__Dataset excerpts__:
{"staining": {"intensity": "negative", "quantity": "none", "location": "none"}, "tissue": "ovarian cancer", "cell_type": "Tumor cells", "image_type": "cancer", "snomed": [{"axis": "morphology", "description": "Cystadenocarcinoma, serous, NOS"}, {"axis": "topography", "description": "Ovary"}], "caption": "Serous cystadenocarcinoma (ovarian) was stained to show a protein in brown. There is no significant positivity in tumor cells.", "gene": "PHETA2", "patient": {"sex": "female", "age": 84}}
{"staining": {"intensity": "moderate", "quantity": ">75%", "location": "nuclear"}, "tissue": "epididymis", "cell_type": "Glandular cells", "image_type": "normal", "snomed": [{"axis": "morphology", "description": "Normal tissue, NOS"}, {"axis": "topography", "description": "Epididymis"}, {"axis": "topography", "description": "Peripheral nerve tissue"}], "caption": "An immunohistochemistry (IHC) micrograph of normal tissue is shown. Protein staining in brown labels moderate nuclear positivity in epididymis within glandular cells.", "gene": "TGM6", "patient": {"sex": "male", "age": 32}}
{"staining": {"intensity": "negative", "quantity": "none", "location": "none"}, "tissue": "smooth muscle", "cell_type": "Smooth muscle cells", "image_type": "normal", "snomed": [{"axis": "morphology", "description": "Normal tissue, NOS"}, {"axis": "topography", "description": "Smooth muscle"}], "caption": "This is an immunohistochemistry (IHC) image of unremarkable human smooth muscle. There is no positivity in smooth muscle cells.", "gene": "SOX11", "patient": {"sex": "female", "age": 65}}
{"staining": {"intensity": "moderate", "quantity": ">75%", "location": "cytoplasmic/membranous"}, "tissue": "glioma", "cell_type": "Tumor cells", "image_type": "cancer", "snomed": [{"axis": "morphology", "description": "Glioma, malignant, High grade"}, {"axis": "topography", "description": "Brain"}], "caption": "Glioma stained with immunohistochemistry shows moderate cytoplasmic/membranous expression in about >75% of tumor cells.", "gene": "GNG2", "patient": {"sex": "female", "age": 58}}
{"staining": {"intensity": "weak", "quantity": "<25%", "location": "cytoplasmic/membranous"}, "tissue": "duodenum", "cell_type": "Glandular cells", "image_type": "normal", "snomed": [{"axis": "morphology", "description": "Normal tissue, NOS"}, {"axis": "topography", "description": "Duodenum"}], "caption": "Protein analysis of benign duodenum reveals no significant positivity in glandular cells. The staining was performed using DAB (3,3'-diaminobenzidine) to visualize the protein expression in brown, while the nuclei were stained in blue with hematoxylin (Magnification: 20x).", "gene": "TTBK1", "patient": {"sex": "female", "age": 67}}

__TASK REQUIREMENTS__:
While keeping every line the same, please copy out all the records.

__SOLUTION__:
{"staining": {"intensity": "negative", "quantity": "none", "location": "none"}, "tissue": "ovarian cancer", "cell_type": "Tumor cells", "image_type": "cancer", "snomed": [{"axis": "morphology", "description": "Cystadenocarcinoma, serous, NOS"}, {"axis": "topography", "description": "Ovary"}], "caption": "Serous cystadenocarcinoma (ovarian) was stained to show a protein in brown. There is no significant positivity in tumor cells.", "gene": "PHETA2", "patient": {"sex": "female", "age": 84}}
{"staining": {"intensity": "moderate", "quantity": ">75%", "location": "nuclear"}, "tissue": "epididymis", "cell_type": "Glandular cells", "image_type": "normal", "snomed": [{"axis": "morphology", "description": "Normal tissue, NOS"}, {"axis": "topography", "description": "Epididymis"}, {"axis": "topography", "description": "Peripheral nerve tissue"}], "caption": "An immunohistochemistry (IHC) micrograph of normal tissue is shown. Protein staining in brown labels moderate nuclear positivity in epididymis within glandular cells.", "gene": "TGM6", "patient": {"sex": "male", "age": 32}}
{"staining": {"intensity": "negative", "quantity": "none", "location": "none"}, "tissue": "smooth muscle", "cell_type": "Smooth muscle cells", "image_type": "normal", "snomed": [{"axis": "morphology", "description": "Normal tissue, NOS"}, {"axis": "topography", "description": "Smooth muscle"}], "caption": "This is an immunohistochemistry (IHC) image of unremarkable human smooth muscle. There is no positivity in smooth muscle cells.", "gene": "SOX11", "patient": {"sex": "female", "age": 65}}
{"staining": {"intensity": "moderate", "quantity": ">75%", "location": "cytoplasmic/membranous"}, "tissue": "glioma", "cell_type": "Tumor cells", "image_type": "cancer", "snomed": [{"axis": "morphology", "description": "Glioma, malignant, High grade"}, {"axis": "topography", "description": "Brain"}], "caption": "Glioma stained with immunohistochemistry shows moderate cytoplasmic/membranous expression in about >75% of tumor cells.", "gene": "GNG2", "patient": {"sex": "female", "age": 58}}
{"staining": {"intensity": "weak", "quantity": "<25%", "location": "cytoplasmic/membranous"}, "tissue": "duodenum", "cell_type": "Glandular cells", "image_type": "normal", "snomed": [{"axis": "morphology", "description": "Normal tissue, NOS"}, {"axis": "topography", "description": "Duodenum"}], "caption": "Protein analysis of benign duodenum reveals no significant positivity in glandular cells. The staining was performed using DAB (3,3'-diaminobenzidine) to visualize the protein expression in brown, while the nuclei were stained in blue with hematoxylin (Magnification: 20x).", "gene": "TTBK1", "patient": {"sex": "female", "age": 67}}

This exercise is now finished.